++++ DATA IN THIS EXERCISE

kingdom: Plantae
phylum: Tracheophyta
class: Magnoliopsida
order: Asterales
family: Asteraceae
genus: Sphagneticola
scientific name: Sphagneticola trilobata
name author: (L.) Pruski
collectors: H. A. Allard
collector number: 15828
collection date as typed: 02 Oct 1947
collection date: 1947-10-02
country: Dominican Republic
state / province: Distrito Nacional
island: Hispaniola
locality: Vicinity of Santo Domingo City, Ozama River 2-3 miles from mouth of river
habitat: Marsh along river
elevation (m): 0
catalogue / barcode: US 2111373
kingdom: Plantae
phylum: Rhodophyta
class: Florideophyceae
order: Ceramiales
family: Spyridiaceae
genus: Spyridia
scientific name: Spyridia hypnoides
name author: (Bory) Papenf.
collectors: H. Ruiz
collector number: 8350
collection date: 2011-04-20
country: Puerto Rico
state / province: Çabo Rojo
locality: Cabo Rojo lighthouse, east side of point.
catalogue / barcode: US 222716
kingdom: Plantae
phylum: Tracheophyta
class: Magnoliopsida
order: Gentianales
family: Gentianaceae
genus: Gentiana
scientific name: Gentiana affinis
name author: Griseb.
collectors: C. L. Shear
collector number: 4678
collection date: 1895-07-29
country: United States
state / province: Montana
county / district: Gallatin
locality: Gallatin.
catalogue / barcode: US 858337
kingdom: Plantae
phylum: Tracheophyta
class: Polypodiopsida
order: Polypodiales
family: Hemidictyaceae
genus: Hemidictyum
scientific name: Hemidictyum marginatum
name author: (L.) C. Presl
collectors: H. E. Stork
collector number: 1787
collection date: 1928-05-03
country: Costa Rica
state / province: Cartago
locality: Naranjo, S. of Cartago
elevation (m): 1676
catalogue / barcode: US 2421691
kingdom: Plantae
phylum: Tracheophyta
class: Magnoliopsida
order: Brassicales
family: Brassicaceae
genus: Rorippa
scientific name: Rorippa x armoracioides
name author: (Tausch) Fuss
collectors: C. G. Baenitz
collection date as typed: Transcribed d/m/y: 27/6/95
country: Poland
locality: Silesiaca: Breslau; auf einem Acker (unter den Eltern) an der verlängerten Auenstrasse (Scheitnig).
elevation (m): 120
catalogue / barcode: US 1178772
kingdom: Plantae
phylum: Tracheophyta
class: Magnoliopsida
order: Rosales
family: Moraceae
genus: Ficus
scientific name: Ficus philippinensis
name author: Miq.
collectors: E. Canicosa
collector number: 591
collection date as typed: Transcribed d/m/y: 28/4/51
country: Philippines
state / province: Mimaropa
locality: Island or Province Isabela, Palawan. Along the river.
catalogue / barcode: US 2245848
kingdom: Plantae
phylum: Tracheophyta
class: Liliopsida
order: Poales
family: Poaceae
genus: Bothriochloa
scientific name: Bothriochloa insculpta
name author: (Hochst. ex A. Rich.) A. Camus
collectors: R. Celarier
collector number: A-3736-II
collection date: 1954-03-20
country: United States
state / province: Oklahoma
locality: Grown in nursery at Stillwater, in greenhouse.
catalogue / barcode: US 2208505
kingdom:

++++++++

• _TASK DIRECTIONS_
Copy out the data above, starting with the line that contains "scientific name: Spyridia hypnoides" and going on through the line that contains "order: Rosales", with both of those lines included.

• _THE ANSWER_
scientific name: Spyridia hypnoides
name author: (Bory) Papenf.
collectors: H. Ruiz
collector number: 8350
collection date: 2011-04-20
country: Puerto Rico
state / province: Çabo Rojo
locality: Cabo Rojo lighthouse, east side of point.
catalogue / barcode: US 222716
kingdom: Plantae
phylum: Tracheophyta
class: Magnoliopsida
order: Gentianales
family: Gentianaceae
genus: Gentiana
scientific name: Gentiana affinis
name author: Griseb.
collectors: C. L. Shear
collector number: 4678
collection date: 1895-07-29
country: United States
state / province: Montana
county / district: Gallatin
locality: Gallatin.
catalogue / barcode: US 858337
kingdom: Plantae
phylum: Tracheophyta
class: Polypodiopsida
order: Polypodiales
family: Hemidictyaceae
genus: Hemidictyum
scientific name: Hemidictyum marginatum
name author: (L.) C. Presl
collectors: H. E. Stork
collector number: 1787
collection date: 1928-05-03
country: Costa Rica
state / province: Cartago
locality: Naranjo, S. of Cartago
elevation (m): 1676
catalogue / barcode: US 2421691
kingdom: Plantae
phylum: Tracheophyta
class: Magnoliopsida
order: Brassicales
family: Brassicaceae
genus: Rorippa
scientific name: Rorippa x armoracioides
name author: (Tausch) Fuss
collectors: C. G. Baenitz
collection date as typed: Transcribed d/m/y: 27/6/95
country: Poland
locality: Silesiaca: Breslau; auf einem Acker (unter den Eltern) an der verlängerten Auenstrasse (Scheitnig).
elevation (m): 120
catalogue / barcode: US 1178772
kingdom: Plantae
phylum: Tracheophyta
class: Magnoliopsida
order: Rosales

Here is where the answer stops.